### PASSAGE PROVIDED
The second factor seems to be quite different from the second principal component and again seems to be differentiating between more or less affluent places in a slightly different way than the first factor, with even more weight put on unemployment rate change, unemployment and deprivation and less on the house-wage ratio and social mobility. Remember that factors can be correlated with each other, so it is not unlikely that they might show more similar patterns to each other, than different principal components would.

But more broadly, similarly to the second principal component, the second factor is harder to interpret, which may lead us to question its practical usefulness, even though it does explain 30% of the variance (the first one explains 35%, and together they explain 66% of the total variance, as you can see after the loadings in the code output above).

8.2 Quiz

  1. When trying to combine several indicators which of the following is not one of the limitations of an additive, equal weight scale?
  1. It commits us to the idea that the measure m will be increasing for any increase in any of the indicators.
  2. Equal weighting is often taken as the default strategy, because it is difficult to come up with convincing arguments about why it should be otherwise.
  3. It treats all indicators as equally important.
  4. It is only implementable when we have gold-standard training data available to learn how to connect the concept and the indicators.
  1. What are principal components?
  1. They are the independent variables that linearly combine to create the observed indicators and each seeks to explain the variation unexplained by the previous principal component.
######
### ENTRIES SHOWN
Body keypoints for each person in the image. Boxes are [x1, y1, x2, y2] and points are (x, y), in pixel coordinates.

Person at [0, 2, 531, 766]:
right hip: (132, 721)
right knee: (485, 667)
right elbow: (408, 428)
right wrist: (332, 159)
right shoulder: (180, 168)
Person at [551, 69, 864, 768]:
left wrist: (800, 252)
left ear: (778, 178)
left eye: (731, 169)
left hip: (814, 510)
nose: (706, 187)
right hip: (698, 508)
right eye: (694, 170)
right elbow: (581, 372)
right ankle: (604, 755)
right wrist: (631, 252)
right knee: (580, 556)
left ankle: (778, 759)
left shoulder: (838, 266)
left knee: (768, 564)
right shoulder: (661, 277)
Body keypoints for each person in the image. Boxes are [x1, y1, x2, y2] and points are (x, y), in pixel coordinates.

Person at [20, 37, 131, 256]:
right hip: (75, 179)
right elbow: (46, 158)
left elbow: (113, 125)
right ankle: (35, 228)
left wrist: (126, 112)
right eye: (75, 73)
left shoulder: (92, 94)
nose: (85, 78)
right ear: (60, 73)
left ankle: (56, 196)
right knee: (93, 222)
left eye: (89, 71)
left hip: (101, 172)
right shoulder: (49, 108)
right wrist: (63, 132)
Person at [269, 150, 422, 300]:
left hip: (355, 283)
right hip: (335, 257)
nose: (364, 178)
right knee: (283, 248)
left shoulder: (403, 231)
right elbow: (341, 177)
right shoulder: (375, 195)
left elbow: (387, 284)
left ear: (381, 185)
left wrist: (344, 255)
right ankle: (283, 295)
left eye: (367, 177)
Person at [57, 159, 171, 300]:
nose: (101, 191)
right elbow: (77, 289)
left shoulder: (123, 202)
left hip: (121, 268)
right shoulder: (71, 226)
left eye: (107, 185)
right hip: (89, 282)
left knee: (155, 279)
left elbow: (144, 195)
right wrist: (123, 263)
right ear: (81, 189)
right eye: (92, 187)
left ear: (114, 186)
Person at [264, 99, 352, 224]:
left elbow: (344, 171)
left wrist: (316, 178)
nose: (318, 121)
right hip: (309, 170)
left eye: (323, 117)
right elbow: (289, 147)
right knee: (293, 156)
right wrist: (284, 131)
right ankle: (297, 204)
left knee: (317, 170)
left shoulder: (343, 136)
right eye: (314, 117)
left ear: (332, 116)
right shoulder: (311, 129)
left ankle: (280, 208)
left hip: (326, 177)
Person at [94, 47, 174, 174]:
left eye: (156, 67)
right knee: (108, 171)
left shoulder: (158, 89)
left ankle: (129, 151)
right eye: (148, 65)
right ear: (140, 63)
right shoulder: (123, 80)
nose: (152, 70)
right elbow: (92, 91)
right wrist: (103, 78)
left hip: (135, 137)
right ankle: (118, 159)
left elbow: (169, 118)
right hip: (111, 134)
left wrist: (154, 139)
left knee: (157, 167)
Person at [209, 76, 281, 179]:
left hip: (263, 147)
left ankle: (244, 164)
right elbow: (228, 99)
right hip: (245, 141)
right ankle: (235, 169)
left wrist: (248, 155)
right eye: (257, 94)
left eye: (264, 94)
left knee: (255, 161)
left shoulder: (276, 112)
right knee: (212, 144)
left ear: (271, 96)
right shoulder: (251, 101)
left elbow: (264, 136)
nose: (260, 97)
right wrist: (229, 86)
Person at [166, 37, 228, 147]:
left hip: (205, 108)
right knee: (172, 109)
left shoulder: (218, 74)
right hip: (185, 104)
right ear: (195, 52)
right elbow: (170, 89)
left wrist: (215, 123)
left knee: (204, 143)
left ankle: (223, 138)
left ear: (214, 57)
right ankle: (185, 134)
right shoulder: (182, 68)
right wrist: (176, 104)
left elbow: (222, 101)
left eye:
######
### ENTRIES SHOWN
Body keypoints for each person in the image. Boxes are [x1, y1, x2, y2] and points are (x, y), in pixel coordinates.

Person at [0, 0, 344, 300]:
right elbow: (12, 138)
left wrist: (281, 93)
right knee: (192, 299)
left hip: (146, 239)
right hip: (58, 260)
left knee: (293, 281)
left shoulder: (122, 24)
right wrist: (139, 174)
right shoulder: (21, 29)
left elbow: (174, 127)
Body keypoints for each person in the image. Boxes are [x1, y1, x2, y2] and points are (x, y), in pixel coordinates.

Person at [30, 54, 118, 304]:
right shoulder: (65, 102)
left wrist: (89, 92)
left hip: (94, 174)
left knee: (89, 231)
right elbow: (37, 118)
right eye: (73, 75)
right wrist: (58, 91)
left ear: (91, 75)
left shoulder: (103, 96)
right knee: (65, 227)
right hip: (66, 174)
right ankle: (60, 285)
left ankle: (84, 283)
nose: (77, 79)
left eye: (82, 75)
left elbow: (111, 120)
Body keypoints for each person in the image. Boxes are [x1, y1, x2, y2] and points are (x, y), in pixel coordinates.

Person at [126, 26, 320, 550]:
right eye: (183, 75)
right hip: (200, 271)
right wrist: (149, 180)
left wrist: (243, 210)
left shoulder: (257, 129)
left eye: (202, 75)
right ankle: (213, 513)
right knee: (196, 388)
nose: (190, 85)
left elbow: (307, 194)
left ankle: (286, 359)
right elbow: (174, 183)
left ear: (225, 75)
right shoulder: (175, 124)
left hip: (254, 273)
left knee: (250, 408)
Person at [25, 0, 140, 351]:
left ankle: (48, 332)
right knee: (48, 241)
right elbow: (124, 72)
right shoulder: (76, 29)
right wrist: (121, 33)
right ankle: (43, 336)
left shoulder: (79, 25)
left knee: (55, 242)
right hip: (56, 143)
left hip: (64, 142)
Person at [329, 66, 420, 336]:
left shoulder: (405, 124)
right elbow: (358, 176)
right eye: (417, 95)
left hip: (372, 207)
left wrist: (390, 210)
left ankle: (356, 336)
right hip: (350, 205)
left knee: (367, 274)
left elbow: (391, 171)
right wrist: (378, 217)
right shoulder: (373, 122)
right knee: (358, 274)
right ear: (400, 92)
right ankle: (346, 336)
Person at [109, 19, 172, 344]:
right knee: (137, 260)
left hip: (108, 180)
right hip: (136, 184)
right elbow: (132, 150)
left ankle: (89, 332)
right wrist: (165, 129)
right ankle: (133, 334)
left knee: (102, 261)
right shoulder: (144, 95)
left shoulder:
######
**STUDY QUESTIONS**
**a)** Please rewrite the paragraph of the factor analysis passage beginning "The second factor seems to be quite different" as a short list that keeps its main facts.
**b)** Reproduce the factor analysis passage word for word from "But more broadly, similarly" up to and including "of the indicators.".
**c)** Answer these questions using the factor analysis passage:
(i) What share of the variance does the second factor explain?
(ii) Which two indicators receive less weight in the second factor?
(iii) What is the quiz question that follows the one about an additive, equal weight scale?

**REPLIES**
**a)**
- The second factor differs noticeably from the second principal component.
- Like the first factor, it separates more affluent places from less affluent ones, but in a slightly different way.
- It puts more weight on unemployment rate change, unemployment and deprivation.
- It puts less weight on the house-wage ratio and social mobility.
- Factors can be correlated with each other, so they may show more similar patterns to one another than different principal components would.

**b)**
But more broadly, similarly to the second principal component, the second factor is harder to interpret, which may lead us to question its practical usefulness, even though it does explain 30% of the variance (the first one explains 35%, and together they explain 66% of the total variance, as you can see after the loadings in the code output above).

8.2 Quiz

  1. When trying to combine several indicators which of the following is not one of the limitations of an additive, equal weight scale?
  1. It commits us to the idea that the measure m will be increasing for any increase in any of the indicators.

**c)**
(i) 30%
(ii) The house-wage ratio and social mobility
(iii) "What are principal components?"